L'acétazolamide (Diamox) est le traitement le plus utilisé, mais il doit être prescrit par un médecin et pris dans des indications précises. Une consultation préalable de médecine de montagne est recommandée avant un séjour à plus de 4 000 mètres. La meilleure prévention reste une acclimatation progressive et une bonne hydratation.
Peut-on partir en trek haute montagne sans expérience préalable ?
Pour des itinéraires comme le Tour du Mont-Blanc ou le Tour des Annapurnas, une bonne condition physique et un équipement adapté suffisent à une majorité de marcheurs. Pour des objectifs plus engagés (Aconcagua, Kilimandjaro, sommets alpins en autonomie), une expérience préalable et un encadrement par des professionnels deviennent indispensables. Commencez progressivement par des séjours intermédiaires.
Quel budget pour un trek de deux semaines à 5 000 mètres ?

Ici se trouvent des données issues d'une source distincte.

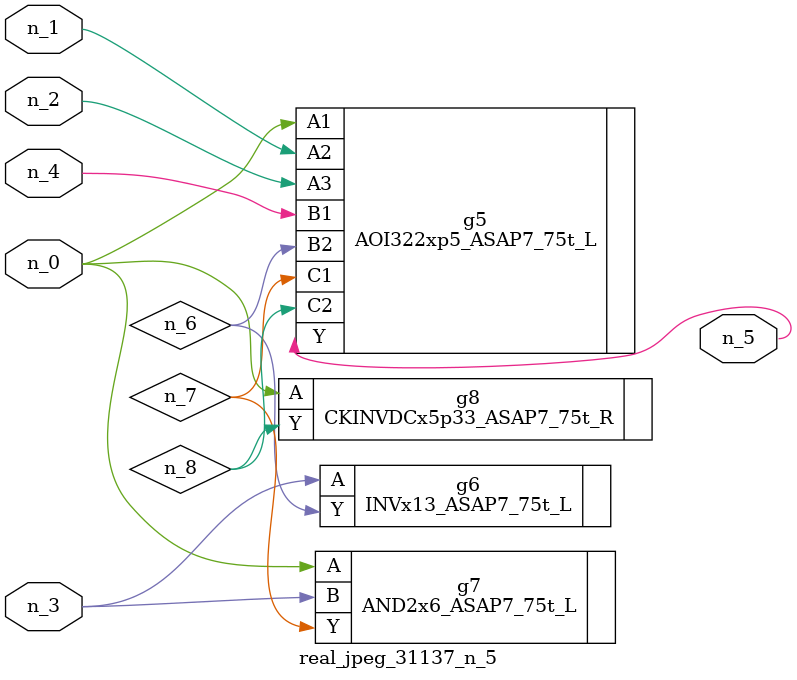
<source format=v>
module real_jpeg_31137_n_5 (n_4, n_0, n_1, n_2, n_3, n_5);

input n_4;
input n_0;
input n_1;
input n_2;
input n_3;

output n_5;

wire n_8;
wire n_6;
wire n_7;

AOI322xp5_ASAP7_75t_L g5 ( 
.A1(n_0),
.A2(n_1),
.A3(n_2),
.B1(n_4),
.B2(n_6),
.C1(n_7),
.C2(n_8),
.Y(n_5)
);

AND2x6_ASAP7_75t_L g7 ( 
.A(n_0),
.B(n_3),
.Y(n_7)
);

CKINVDCx5p33_ASAP7_75t_R g8 ( 
.A(n_0),
.Y(n_8)
);

INVx13_ASAP7_75t_L g6 ( 
.A(n_3),
.Y(n_6)
);


endmodule
</source>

Pour un trek encadré au Népal ou au Pérou, comptez entre 2 500 et 4 500 euros tout compris (vols internationaux, encadrement, hébergements, permis et assurance). En autonomie, vous pouvez réduire ce budget de 30 à 40 % au prix d'une organisation plus complexe. L'assurance avec rapatriement par hélicoptère est non négociable au-dessus de 4 000 mètres : prévoyez entre 80 et 200 euros pour une bonne couverture comme celles proposées par [AXA Assistance](https://www.axa-assistance.fr/) ou Mondial Assistance.
Comment gérer le froid extrême en bivouac ?
Avant tout, prévoyez un duvet adapté à la température minimale réelle, en marge des températures de confort affichées par les fabricants. Mangez chaud le soir, hydratez-vous, et ne vous couchez jamais avec des vêtements humides. Garder une bouteille d'eau chaude au fond du duvet, dormir avec un bonnet et porter des chaussettes sèches dédiées à la nuit améliorent considérablement le confort thermique. En cas de bivouac sous tente, choisissez un emplacement abrité du vent dominant.
Le trekking en haute montagne est une expérience extraordinaire qui marque durablement ceux qui s'y aventurent. La clé du succès tient en trois mots : préparation, progression, prudence. Ne brûlez pas les étapes, écoutez votre corps et celui de vos compagnons de cordée, et acceptez de renoncer si les conditions l'imposent. La montagne sera toujours là pour une prochaine tentative.